Immersif, parfois virtuose, formidablement prenant et visuellement très maîtrisé (en partie grâce à ce sens de la mise en scène et du montage véloce cher à Howard et déjà entrevu dans son précèdent Rush), Au Cœur de L’Océan nous embarque sans peine dans sa folle histoire, tient en haleine et captive, jusqu’à son moment de bravoure ultime, ce combat épique redouté avec le « monstro », ce Moby Dick tout en proportions démesurées. On en est alors aux deux tiers du film et le spectacle est largement à la hauteur des attentes. Mais c’est là aussi, que survient l’un des problèmes du film de Ron Howard, qui l’amène au final à descendre d’un cran sur le piédestal où l’on était en train de le porter. Passé ce premier climax choc, puis un second guère après, le dernier tiers du film verse davantage dans le survival en mer. Et malheureusement, le cinéaste brille moins dans cette nouvelle direction, plus convenue, moins stupéfiante, narrant un arc dramatique que l’on a déjà moult fois ces derniers temps, souvent en mieux (All is Lost, L’odyssée de Pi, Kon-Tiki, Invincible). Au Cœur de L’Océan passe du très bon au moins palpitant, et s’essouffle un peu en cherchant à tenir le spectateur avec de nouveaux enjeux alors que le meilleur est derrière lui.
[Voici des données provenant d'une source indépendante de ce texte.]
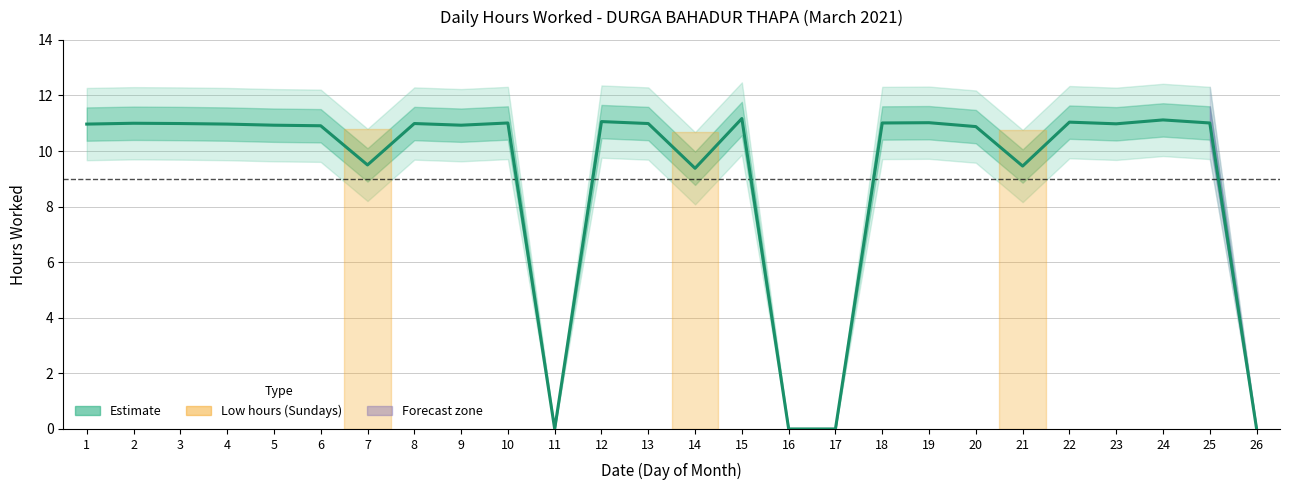

Reading left to right, extract all data points from this chart.

11.0	11.0	11.0	11.0	10.9	10.9	9.5	11.0	10.9	11.0	0.0	11.1	11.0	9.4	11.2	0.0	0.0	11.0	11.0	10.9	9.5	11.0	11.0	11.1	11.0	0.0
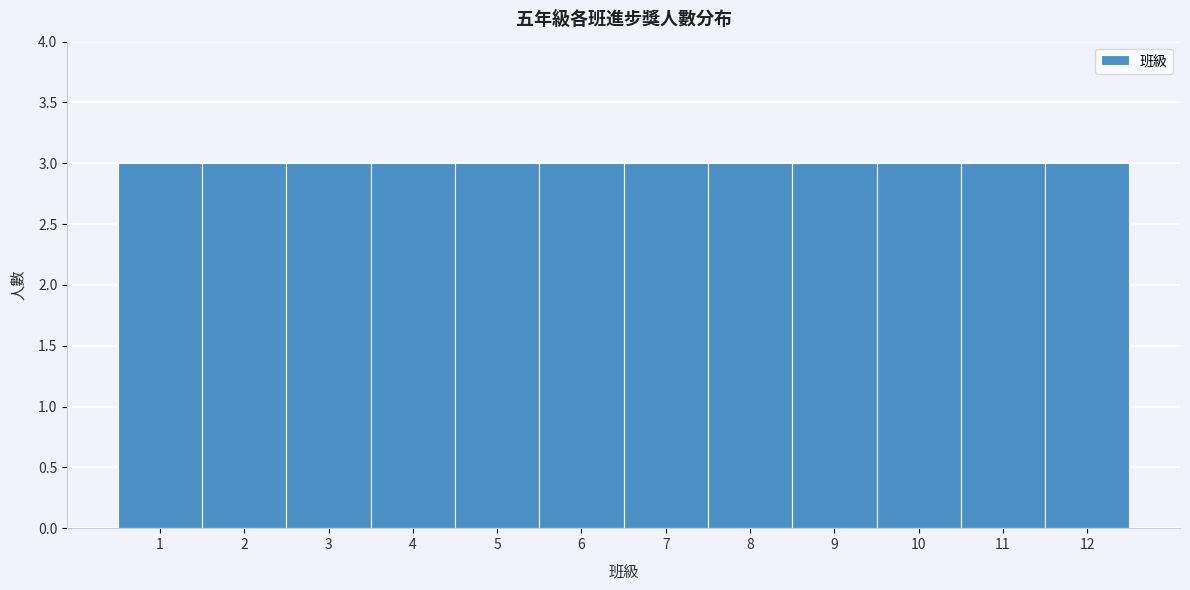

Reading left to right, list every bar in this chart as the range it spans on the x-axis followed by its height. The values are not printed on the chart, so give them approximately, as read against the axis.

0.5 to 1.5: 3
1.5 to 2.5: 3
2.5 to 3.5: 3
3.5 to 4.5: 3
4.5 to 5.5: 3
5.5 to 6.5: 3
6.5 to 7.5: 3
7.5 to 8.5: 3
8.5 to 9.5: 3
9.5 to 10.5: 3
10.5 to 11.5: 3
11.5 to 12.5: 3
De fait, le dernier tiers se traînera un peu en longueur et ternit un peu une entreprise qui jusque-là, nous avait sacrément régalé.au-coeur-de-l-ocean_2

Malgré quelques limites budgétaires visibles notamment au niveau des effets spéciaux, malgré des interprétations pas toujours à la hauteur (on a connu Chris Hemsworth plus inspiré) ou un scénario souffrant d’un déséquilibre dans son arc général -clairement meilleur dans sa première moitié- Au Cœur de L’Océan reste néanmoins un solide divertissement, capable de convoquer une certaine puissance quand il s’illustre en beauté, capable d’apporter de la magie à ses images et de l’angoisse à ses situations les plus tendues, capable d’émouvoir aussi, notamment au détour des échanges intimistes entre les personnages de Ben Whishaw et Brendan Gleeson (formidable au passage) ponctuant le récit. Et à la baguette, Ron Howard prouve encore une fois ses aptitudes de créateur de spectacle fantastique, supporté par une superbe bande-originale, par une photo soignée (quoique parfois un brin sur-éclairée aux yeux de ceux qui le découvriront en 2D, chose explicable sans doute pour les besoins de la 3D) ou encore par une belle maîtrise de la reconstitution de son univers. A défaut d’être grandiose, du bel ouvrage, certes perfectible, mais globalement plaisant et par moments époustouflant, auquel on regrettera peut-être l’absence d’un beau scope magnifiant l’immensité de son panorama pendant une bonne majorité du métrage, même si choix servira finalement l’illustration de l’étroitesse étouffante du cadre davantage exigu, au cœur de son troisième acte plus statique.